Ce premier « grand partage » en engage un second, entre « eux » et « nous » : entre la « pensée sauvage » où tout est lié et la pensée moderne qui isole les sphères et les hiérarchise (les « lois » de la nature vs la liberté de l'action humaine). Seule une véritable « anthropologie symétrique » permettrait de poser le regard éloigné de l'ethnologue sur les sociétés modernes. On verrait alors surgir ce constat : « Nous n'avons, en fait, jamais été modernes et nous continuerons à ne pas l'être. » Même la science, totem de la pensée rationaliste moderne, est faite d'approximations, de bricolages et de controverses historiques. Et aujourd'hui autant qu'hier, « nous aussi, nous avons peur que le ciel nous tombe sur la tête ». Pensant s'émanciper du passé par des révolutions politiques et scientifiques, les Modernes voudraient l'abolir, forçats volontaires du Progrès obligé.
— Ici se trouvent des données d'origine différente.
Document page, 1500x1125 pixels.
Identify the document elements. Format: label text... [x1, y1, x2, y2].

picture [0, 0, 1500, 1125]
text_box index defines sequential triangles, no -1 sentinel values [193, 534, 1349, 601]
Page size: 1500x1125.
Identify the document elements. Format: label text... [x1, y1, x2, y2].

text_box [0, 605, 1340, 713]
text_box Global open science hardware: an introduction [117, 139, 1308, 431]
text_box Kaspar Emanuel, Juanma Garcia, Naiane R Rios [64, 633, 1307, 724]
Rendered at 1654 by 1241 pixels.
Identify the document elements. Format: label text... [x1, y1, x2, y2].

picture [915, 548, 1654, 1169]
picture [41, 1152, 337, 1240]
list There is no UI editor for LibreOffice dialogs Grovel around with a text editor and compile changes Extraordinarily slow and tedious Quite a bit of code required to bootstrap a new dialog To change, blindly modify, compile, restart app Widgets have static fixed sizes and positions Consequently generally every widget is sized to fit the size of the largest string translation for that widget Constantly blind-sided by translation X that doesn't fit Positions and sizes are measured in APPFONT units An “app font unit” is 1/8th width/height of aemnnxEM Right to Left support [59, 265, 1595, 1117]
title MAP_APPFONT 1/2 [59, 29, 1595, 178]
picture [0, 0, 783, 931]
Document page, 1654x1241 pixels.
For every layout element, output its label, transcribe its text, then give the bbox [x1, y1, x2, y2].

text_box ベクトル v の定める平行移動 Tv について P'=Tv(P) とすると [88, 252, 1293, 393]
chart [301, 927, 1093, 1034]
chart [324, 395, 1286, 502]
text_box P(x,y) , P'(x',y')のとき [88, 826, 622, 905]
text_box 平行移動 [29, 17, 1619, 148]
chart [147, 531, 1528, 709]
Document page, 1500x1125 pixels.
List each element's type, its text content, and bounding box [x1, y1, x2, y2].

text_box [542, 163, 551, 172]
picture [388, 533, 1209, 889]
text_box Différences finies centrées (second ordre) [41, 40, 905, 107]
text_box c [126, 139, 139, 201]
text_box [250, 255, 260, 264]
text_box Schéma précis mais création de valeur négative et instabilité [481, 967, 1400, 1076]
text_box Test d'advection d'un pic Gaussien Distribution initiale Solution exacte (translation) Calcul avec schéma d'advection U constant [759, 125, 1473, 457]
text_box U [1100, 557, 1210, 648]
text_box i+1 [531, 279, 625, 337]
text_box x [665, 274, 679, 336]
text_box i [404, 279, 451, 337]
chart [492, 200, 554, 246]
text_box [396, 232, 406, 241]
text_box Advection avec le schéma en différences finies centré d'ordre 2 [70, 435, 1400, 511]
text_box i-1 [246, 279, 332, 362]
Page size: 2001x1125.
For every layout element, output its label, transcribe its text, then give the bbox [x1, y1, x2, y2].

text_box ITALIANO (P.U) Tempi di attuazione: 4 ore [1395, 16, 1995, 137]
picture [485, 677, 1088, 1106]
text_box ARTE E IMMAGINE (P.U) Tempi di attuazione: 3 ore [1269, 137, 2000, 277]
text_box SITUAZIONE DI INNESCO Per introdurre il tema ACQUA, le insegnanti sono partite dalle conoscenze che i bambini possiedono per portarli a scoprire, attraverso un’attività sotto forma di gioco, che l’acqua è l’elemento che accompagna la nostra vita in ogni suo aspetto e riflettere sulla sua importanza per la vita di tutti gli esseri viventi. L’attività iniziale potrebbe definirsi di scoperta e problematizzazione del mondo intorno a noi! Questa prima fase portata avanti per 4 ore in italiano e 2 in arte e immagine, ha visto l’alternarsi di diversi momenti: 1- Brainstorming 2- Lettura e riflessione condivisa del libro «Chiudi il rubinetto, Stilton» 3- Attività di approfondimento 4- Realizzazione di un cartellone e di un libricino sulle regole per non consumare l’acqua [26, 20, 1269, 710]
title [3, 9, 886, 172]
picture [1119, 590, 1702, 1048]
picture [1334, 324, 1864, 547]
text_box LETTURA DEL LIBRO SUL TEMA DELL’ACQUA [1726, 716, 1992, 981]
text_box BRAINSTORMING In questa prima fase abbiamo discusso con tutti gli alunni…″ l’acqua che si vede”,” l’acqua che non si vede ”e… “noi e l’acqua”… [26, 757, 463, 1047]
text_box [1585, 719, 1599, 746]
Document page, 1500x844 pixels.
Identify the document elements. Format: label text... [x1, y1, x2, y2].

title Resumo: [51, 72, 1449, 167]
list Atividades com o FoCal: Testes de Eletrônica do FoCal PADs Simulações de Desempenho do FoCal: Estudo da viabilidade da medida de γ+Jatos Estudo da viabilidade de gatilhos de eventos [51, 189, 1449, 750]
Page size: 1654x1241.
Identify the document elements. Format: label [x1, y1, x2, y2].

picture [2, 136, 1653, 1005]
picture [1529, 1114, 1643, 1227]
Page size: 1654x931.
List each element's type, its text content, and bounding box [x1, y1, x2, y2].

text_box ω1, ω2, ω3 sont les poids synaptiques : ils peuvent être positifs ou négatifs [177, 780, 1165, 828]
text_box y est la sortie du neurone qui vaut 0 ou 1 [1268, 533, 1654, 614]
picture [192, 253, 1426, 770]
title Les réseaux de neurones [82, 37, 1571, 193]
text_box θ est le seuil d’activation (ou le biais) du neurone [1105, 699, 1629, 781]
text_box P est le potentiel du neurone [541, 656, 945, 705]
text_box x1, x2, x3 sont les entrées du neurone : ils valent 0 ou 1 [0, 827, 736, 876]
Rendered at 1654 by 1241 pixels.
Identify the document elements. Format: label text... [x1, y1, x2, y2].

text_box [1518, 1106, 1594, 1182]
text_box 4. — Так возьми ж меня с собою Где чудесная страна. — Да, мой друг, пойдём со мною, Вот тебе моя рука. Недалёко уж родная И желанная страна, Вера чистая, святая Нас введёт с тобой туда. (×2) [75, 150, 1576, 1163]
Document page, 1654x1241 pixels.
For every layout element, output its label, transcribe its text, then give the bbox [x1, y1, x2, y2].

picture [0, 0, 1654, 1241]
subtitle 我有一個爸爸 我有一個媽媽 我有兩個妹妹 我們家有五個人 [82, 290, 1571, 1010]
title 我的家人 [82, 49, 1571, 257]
Ce faisant, ils s'illusionnent sur la linéaire « flèche du temps » et sur eux-mêmes car chacun mélange tous les temps, non seulement les bédouins utilisant les seaux en plastique comme les outres traditionnelles, mais aussi les Occidentaux contemporains écrivant au stylo à plume autant qu'à l'ordinateur. Ni antimoderne ni post-moderne, la pensée latourienne se veut résolument non moderne.
Ce qu'il en reste
Le nouveau régime climatique et la récente crise sanitaire ont validé une proposition théorique et politique qui clôturait le livre : la multiplication des « actants » à côté des humains, c'est-à-dire les non-humains, les animaux, les végétaux, les virus (déjà !) mais aussi la Terre elle-même, rebaptisée « Gaïa », et la nécessité de les représenter politiquement. Ce « parlement des choses », permettant de doter un fleuve ou une forêt d'une identité juridique et conduisant aussi à privilégier les « attachements » (à la logique d'affranchissement) avec les divers « terriens » forcés de cohabiter, inspire partout de nombreux collectifs de militants et d'artistes. Non seulement l'anthropologie latourienne refonde la pensée écologique, mais elle reconfigure entièrement la philosophie politique et ses principaux concepts (liberté/égalité) à partir de l'enjeu écologique contemporain.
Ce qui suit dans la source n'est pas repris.